With the holiday shopping season largely behind us, the bad news will start to flow soon from the usual retail suspects. J.C. Penney (OTC:JCPN.Q), Sears (NASDAQ:SHLDQ), and a variety of struggling mall retailers will almost certainly report poor results whenever they release fourth-quarter earnings reports.
Those reports will lead to a lot of stories about how Amazon (NASDAQ:AMZN) has devastated brick-and-mortar retail. The reports will point out that roughly 9,300 retail stores closed in 2019, up from 5,844 in 2018 and 8,069 in 2017. These stories will generally omit the fact that for every retailer closing a store, 5.2 are opening new locations. They will also fail to note that just a few chains are driving the majority of the closures -- 16 retailers were responsible for 73% of closures, according to the National Retail Federation as of summer 2019.
It's a confusing situation for investors. The "retail apocalypse" narrative has some grounding in truth, but it's a very simplistic view of what's actually happening.
What's happening in retail?
Retailers that chose to ignore the digital side of their business (or lacked the resources to invest) have struggled. E-commerce sales remain less than 15% of overall retail sales. That number may inch up during the holiday season, but it's fair to say that most shoppers still visit brick-and-mortar stores.
What has changed is that consumers expect an omnichannel model. The consumer wants to be able to combine how they shop in-store and online however they choose, whenever they choose. They may browse at a store and order for online delivery. They may order online and pick up at the store. Some shoppers will mix and match methods on the same trip.
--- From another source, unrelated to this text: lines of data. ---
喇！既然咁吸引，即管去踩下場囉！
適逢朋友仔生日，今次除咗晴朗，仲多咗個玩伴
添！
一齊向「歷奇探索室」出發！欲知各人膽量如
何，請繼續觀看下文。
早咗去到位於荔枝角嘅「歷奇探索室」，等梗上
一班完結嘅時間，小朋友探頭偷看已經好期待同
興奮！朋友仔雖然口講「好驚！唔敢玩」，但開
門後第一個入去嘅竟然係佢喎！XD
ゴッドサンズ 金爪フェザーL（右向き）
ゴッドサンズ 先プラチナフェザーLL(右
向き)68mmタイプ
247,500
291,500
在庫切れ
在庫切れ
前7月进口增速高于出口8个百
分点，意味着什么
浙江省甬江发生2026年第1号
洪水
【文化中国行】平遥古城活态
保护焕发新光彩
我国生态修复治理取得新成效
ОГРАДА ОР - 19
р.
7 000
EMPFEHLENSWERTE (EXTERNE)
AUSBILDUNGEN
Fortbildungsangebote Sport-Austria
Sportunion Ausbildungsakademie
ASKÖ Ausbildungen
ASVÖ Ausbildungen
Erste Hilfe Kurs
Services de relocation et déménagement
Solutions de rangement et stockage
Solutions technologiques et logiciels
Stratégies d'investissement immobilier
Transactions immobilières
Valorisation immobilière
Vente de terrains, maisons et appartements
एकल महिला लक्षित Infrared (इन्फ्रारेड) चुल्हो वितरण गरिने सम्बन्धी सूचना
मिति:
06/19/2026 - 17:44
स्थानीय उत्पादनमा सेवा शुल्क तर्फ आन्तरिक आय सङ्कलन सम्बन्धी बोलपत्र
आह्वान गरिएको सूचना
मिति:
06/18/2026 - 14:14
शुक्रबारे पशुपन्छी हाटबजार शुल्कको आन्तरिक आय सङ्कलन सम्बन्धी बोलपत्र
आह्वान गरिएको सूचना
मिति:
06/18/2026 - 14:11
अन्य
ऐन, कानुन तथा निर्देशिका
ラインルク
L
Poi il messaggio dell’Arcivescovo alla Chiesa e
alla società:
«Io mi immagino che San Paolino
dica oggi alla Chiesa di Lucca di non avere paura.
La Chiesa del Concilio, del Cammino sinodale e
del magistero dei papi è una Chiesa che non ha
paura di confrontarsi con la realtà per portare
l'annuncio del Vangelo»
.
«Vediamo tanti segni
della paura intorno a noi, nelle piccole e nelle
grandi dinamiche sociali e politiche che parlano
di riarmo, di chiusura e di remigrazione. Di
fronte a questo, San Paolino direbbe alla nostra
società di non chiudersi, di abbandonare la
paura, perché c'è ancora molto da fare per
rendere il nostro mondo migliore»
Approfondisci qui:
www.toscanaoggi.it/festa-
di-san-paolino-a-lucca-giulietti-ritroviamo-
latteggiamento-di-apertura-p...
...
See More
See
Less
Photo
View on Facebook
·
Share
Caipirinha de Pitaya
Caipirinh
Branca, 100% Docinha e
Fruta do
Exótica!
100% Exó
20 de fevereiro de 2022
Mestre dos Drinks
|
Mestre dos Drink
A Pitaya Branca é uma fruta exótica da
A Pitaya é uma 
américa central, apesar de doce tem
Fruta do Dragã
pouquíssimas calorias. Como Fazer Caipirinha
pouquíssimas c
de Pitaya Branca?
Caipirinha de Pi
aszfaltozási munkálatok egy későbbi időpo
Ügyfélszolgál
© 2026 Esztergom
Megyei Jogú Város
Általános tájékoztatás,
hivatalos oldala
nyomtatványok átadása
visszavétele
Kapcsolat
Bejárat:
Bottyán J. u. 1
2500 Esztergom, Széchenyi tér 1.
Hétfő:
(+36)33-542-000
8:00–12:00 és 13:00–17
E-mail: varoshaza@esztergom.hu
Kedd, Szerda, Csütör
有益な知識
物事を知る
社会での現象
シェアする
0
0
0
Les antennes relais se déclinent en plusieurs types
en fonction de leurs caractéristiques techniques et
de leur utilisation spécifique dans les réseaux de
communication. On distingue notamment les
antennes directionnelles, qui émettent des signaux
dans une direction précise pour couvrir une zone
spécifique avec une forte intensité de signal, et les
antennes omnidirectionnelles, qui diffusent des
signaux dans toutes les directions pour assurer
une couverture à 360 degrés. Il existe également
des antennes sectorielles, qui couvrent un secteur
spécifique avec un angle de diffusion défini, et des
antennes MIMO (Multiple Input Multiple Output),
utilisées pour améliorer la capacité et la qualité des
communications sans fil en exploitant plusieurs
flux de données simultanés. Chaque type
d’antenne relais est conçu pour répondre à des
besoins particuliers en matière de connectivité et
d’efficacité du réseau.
Retailers that have embraced consumer convenience, such as Walmart, Target, and Best Buy, have thrived by making the shopping experience as easy as possible for consumers.
These stores understand that consumers have choices -- and Amazon looms over nearly every purchase. They have invested heavily in their supply chain (to be able to get products to consumers) and their merchandise (to have unique items that drive shoppers to their physical and digital stores).
How should investors proceed?
If a retailer does not have a deep war chest -- or financiers willing to fund massive changes, the end has already been written. J.C. Penney, for example, has good leadership in CEO Jill Soltau and some great ideas in how to revamp its stores. It also has almost no cash on hand (less than $200 million) and roughly $4 billion in debt.
Sears has the same problem as does Forever 21, GameStop, and a bunch of other struggling mall- and strip mall-based retailers. These chains will fail because there's a recipe for success in the current retail marketplace, and they can't afford the ingredients.
There are a few on-the-fence retailers that may or may not succeed. Macy's leadership, for example, seems to understand the problem and has some cash to make changes. In most cases, however, even knowing what's wrong won't be enough, so investors should pay close attention to available cash before listening to any turnaround plans.
More department stores will close, as will many longtime mall staples. They'll be replaced by smaller stores and digital-native brands looking to add the convenience of brick-and-mortar locations. It's a changing of the guard, or a shakeout of retailers that failed to change with the times, not an apocalypse.